• Escape From The Ordinary – By Danielle Augusta Cannon

    Date posted: June 21, 2006 Author: jolanta
    At his recent exhibit at Art In General, Mike Peter Smith delivers a strong message with two small works – Fire Escape 6 and Fire Escape 7.

    Escape From The Ordinary

    By Danielle Augusta Cannon

     
     
     

    Mike Peter Smith, view of Fire Escape 6 and Fire Escape 7.

    Mike Peter Smith, view of Fire Escape 6 and Fire Escape 7.
     
     
     
    At his recent exhibit at Art In General, Mike Peter Smith delivers a strong message with two small works – Fire Escape 6 and Fire Escape 7. These white miniature reproductions, created with styrene plastic and steel bolts hang from an equally white wall, creating a sense of dimension that highlights the craftsmanship involved in constructing the work. Upon careful examination, the viewer notices a ladder atop the fire escape, simply leading up. This promotes a sense of spatial anonymity – this fire escape could be anywhere, leading to anything. Smith’s careful use of detail, and perhaps equally important elimination of the extraneous, complement the tone and highlight the intricacies of the Fire Escapes. In a review entitled "Handle with Care" in The Baltimore City Paper, Blake de Pastino says of Smith’s work: "His miniature constructions of styrene and cast urethane stand as feats of technique as well as bitter social reproaches, triumphs of craftsmanship over commercialism."

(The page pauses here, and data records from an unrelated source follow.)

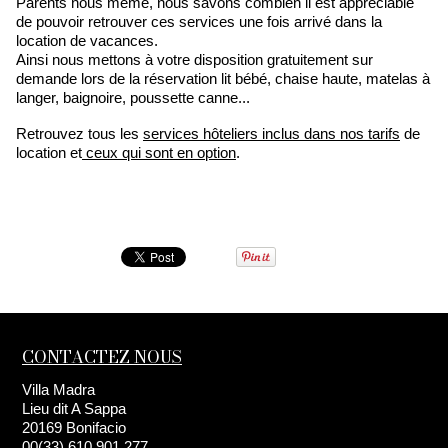
Parents nous même, nous savons combien il est appréciable
de pouvoir retrouver ces services une fois arrivé dans la
location de vacances.
Ainsi nous mettons à votre disposition gratuitement sur
demande lors de la réservation lit bébé, chaise haute, matelas à
langer, baignoire, poussette canne...
Retrouvez tous les
services hôteliers inclus dans nos tarifs
de
location et
ceux qui sont en option
.
CONTACTEZ NOUS
Villa Madra
Lieu dit A Sappa
20169 Bonifacio
00(33) 610.901.277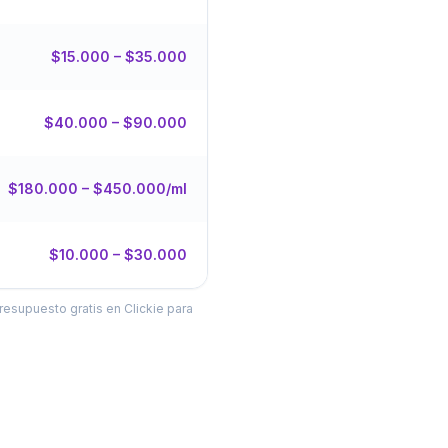
$15.000 – $35.000
$40.000 – $90.000
$180.000 – $450.000/ml
$10.000 – $30.000
resupuesto gratis en Clickie para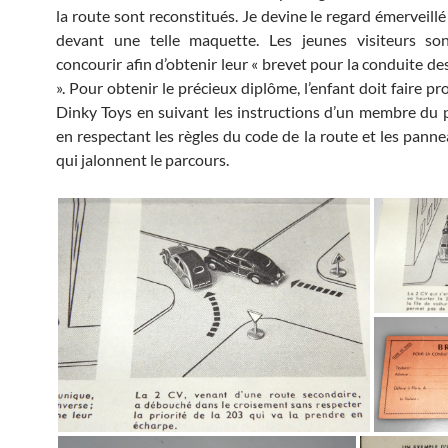
la route sont reconstitués. Je devine le regard émerveill
devant une telle maquette. Les jeunes visiteurs son
concourir afin d’obtenir leur « brevet pour la conduite d
». Pour obtenir le précieux diplôme, l’enfant doit faire p
Dinky Toys en suivant les instructions d’un membre du 
en respectant les règles du code de la route et les panne
qui jalonnent le parcours.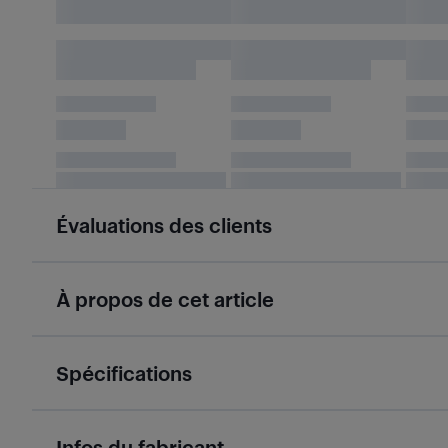
Évaluations des clients
À propos de cet article
Spécifications
Infos du fabricant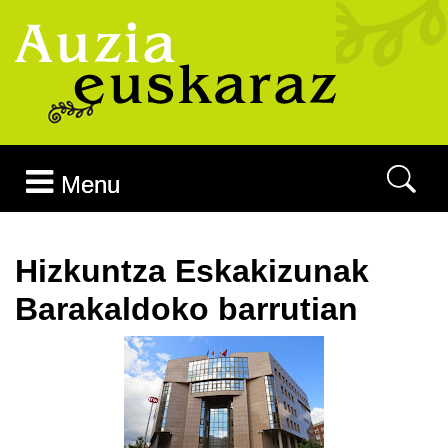
Joan edukira
Menu
Hizkuntza Eskakizunak
Barakaldoko barrutian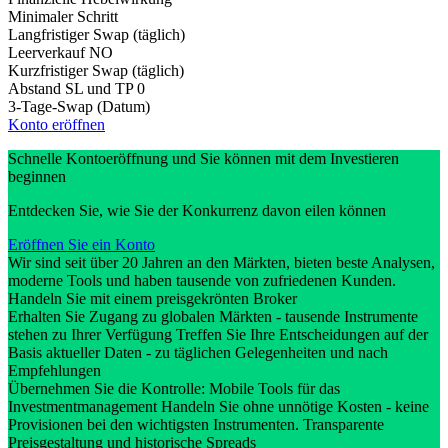
Minimaler Schritt
Langfristiger Swap (täglich)
Leerverkauf
NO
Kurzfristiger Swap (täglich)
Abstand SL und TP
0
3-Tage-Swap (Datum)
Konto eröffnen
Schnelle Kontoeröffnung und Sie können mit dem Investieren
beginnen
Entdecken Sie, wie Sie der Konkurrenz davon eilen können
Eröffnen Sie ein Konto
Wir sind seit über 20 Jahren an den Märkten, bieten beste Analysen,
moderne Tools und haben tausende von zufriedenen Kunden.
Handeln Sie mit einem preisgekrönten Broker
Erhalten Sie Zugang zu globalen Märkten - tausende Instrumente
stehen zu Ihrer Verfügung Treffen Sie Ihre Entscheidungen auf der
Basis aktueller Daten - zu täglichen Gelegenheiten und nach
Empfehlungen
Übernehmen Sie die Kontrolle: Mobile Tools für das
Investmentmanagement Handeln Sie ohne unnötige Kosten - keine
Provisionen bei den wichtigsten Instrumenten. Transparente
Preisgestaltung und historische Spreads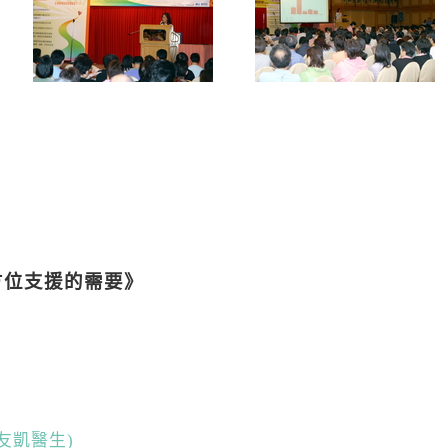
方位支援的需要》
友凱醫生)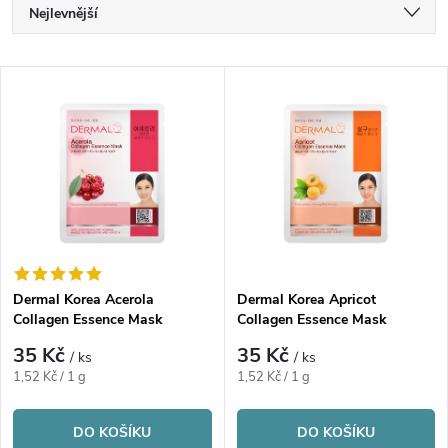
Ř
Nejlevnější
a
Nejdražší
V
Nejprodávanější
z
ý
Abecedně
e
p
n
i
í
s
p
Dermal Korea Acerola
Dermal Korea Apricot
Collagen Essence Mask
Collagen Essence Mask
p
r
35 Kč
35 Kč
/ ks
/ ks
r
Měrná
Měrná
1,52 Kč / 1 g
1,52 Kč / 1 g
o
cena:
cena:
o
DO KOŠÍKU
DO KOŠÍKU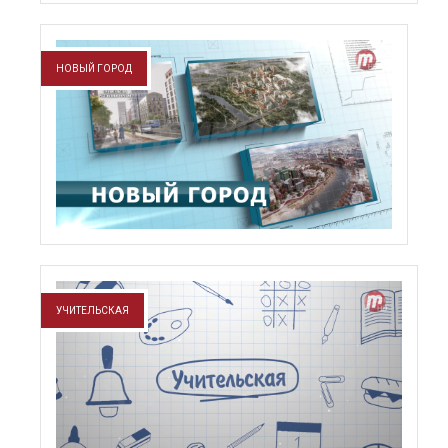
НОВЫЙ ГОРОД
УЧИТЕЛЬСКАЯ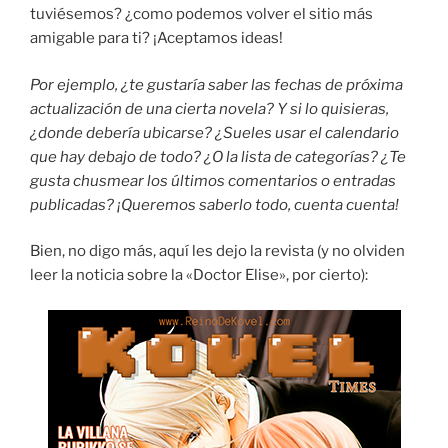
tuviésemos? ¿como podemos volver el sitio más
amigable para ti? ¡Aceptamos ideas!
Por ejemplo, ¿te gustaría saber las fechas de próxima
actualización de una cierta novela? Y si lo quisieras,
¿donde debería ubicarse? ¿Sueles usar el calendario
que hay debajo de todo? ¿O la lista de categorías? ¿Te
gusta chusmear los últimos comentarios o entradas
publicadas? ¡Queremos saberlo todo, cuenta cuenta!
Bien, no digo más, aquí les dejo la revista (y no olviden
leer la noticia sobre la «Doctor Elise», por cierto):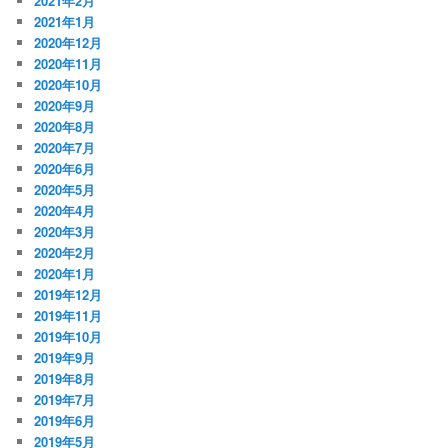
2021年2月
2021年1月
2020年12月
2020年11月
2020年10月
2020年9月
2020年8月
2020年7月
2020年6月
2020年5月
2020年4月
2020年3月
2020年2月
2020年1月
2019年12月
2019年11月
2019年10月
2019年9月
2019年8月
2019年7月
2019年6月
2019年5月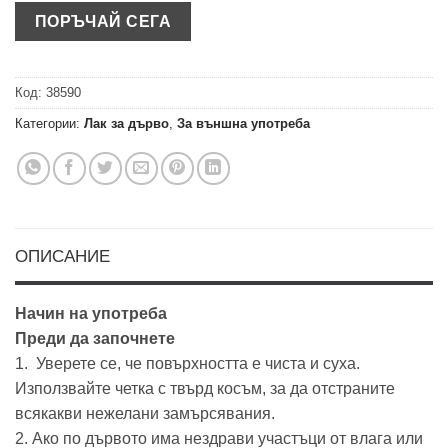
Код:
38590
Категории:
Лак за дърво
,
За външна употреба
ОПИСАНИЕ
Начин на употреба
Преди да започнете
1. Уверете се, че повърхността е чиста и суха.
Използвайте четка с твърд косъм, за да отстраните
всякакви нежелани замърсявания.
2. Ако по дървото има нездрави участъци от влага или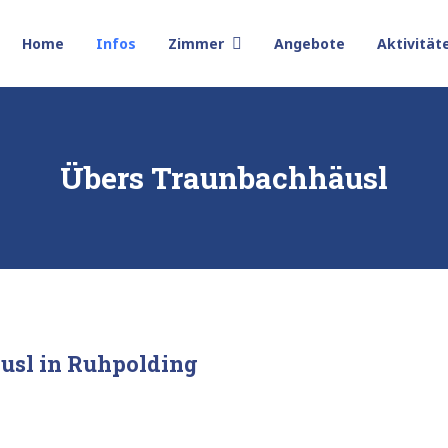
Home
Infos
Zimmer
Angebote
Aktivität
Übers Traunbachhäusl
usl in Ruhpolding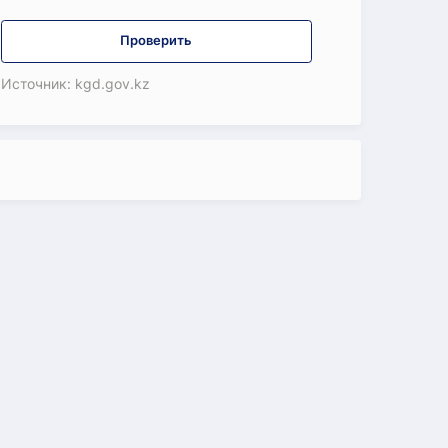
Проверить
Источник: kgd.gov.kz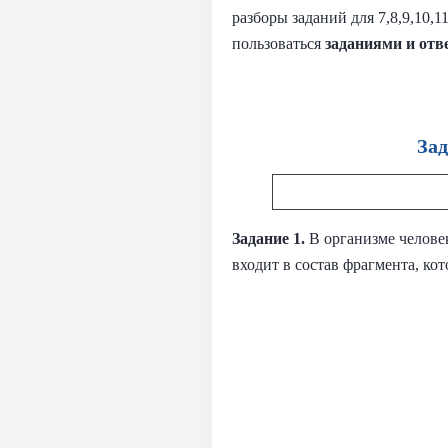
разборы заданий для 7,8,9,10
пользоваться
заданиями и
отв
Зад
Задание 1.
В организме челове
входит в состав фрагмента, к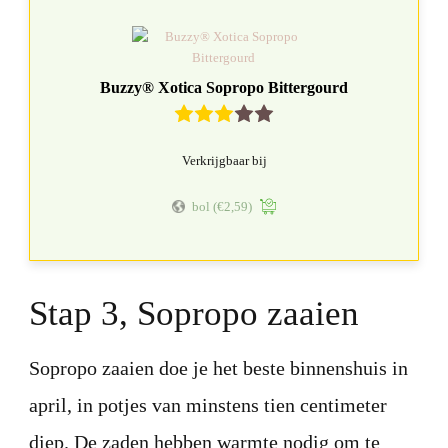
Buzzy® Xotica Sopropo Bittergourd
Verkrijgbaar bij
bol
(€2,59)
Stap 3, Sopropo zaaien
Sopropo zaaien doe je het beste binnenshuis in
april, in potjes van minstens tien centimeter
diep. De zaden hebben warmte nodig om te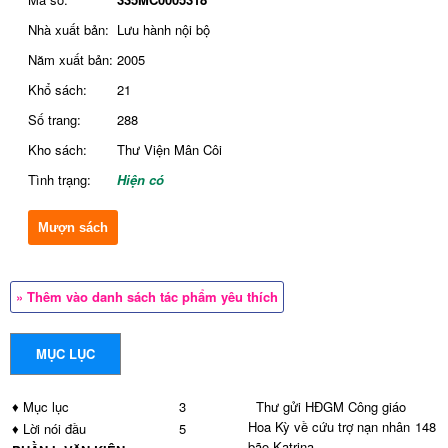
Nhà xuất bản:
Lưu hành nội bộ
Năm xuất bản:
2005
Khổ sách:
21
Số trang:
288
Kho sách:
Thư Viện Mân Côi
Tình trạng:
Hiện có
Mượn sách
» Thêm vào danh sách tác phẩm yêu thích
MỤC LỤC
♦ Mục lục
3
Thư gửi HĐGM Công giáo
Hoa Kỳ về cứu trợ nạn nhân
148
♦ Lời nói đầu
5
bão Katrina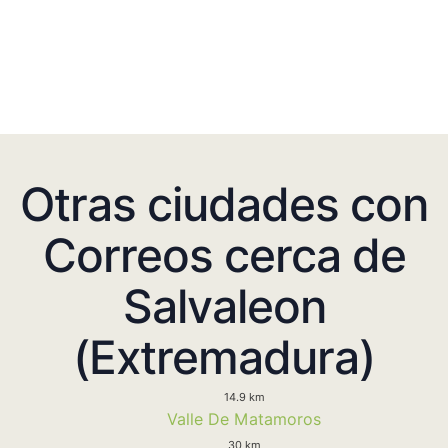
Otras ciudades con
Correos cerca de
Salvaleon
(Extremadura)
14.9 km
Valle De Matamoros
30 km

    Perhaps Smith is referencing man’s existential dilemmas. The artist has said: "Through the construction of scale models my work implies narrative. These models represent vessels, characters and environments. The vessels are exacting and precise, yet they are empty, anonymous and unengaged. The peculiar characters are average and ordinary, yet they find themselves caught in dramatic, unresolvable situations." The Fire Escapes may represent society’s inability to remove itself from turmoil and danger – maybe these Fire Escapes speak to a desire for an emotional rescue – an existential reference to man’s inability to "escape" the absurd. In literature, tangible, familiar imagery has long stood as a metaphor for existential ideas – perhaps Smith’s work is no different. Camus used a rock to portray man’s struggles in The Myth of Sisyphus, where the protagonist must, for all eternity, push a large rock uphill, only to have the boulder inevitably fall back down. Smith’s Fire Escapes 6 and 7 may parallel this inability to break free from the abuses and evils permeating modern culture. Is the artist very cleverly commenting on the way in which people have not only compartmentalized their living spaces, but also their emotions? Smith says: "Lacking certain information such as color, grime, or wear, these objects are, nonetheless, specific in detail. Dilemmas enter into these model worlds. Miniature characters encounter mythic problems of self identity, isolation, and vulnerability." Through Fire Escape 6 and Fire Escape 7, Mike Peter Smith shows the viewer that, often, less really is more.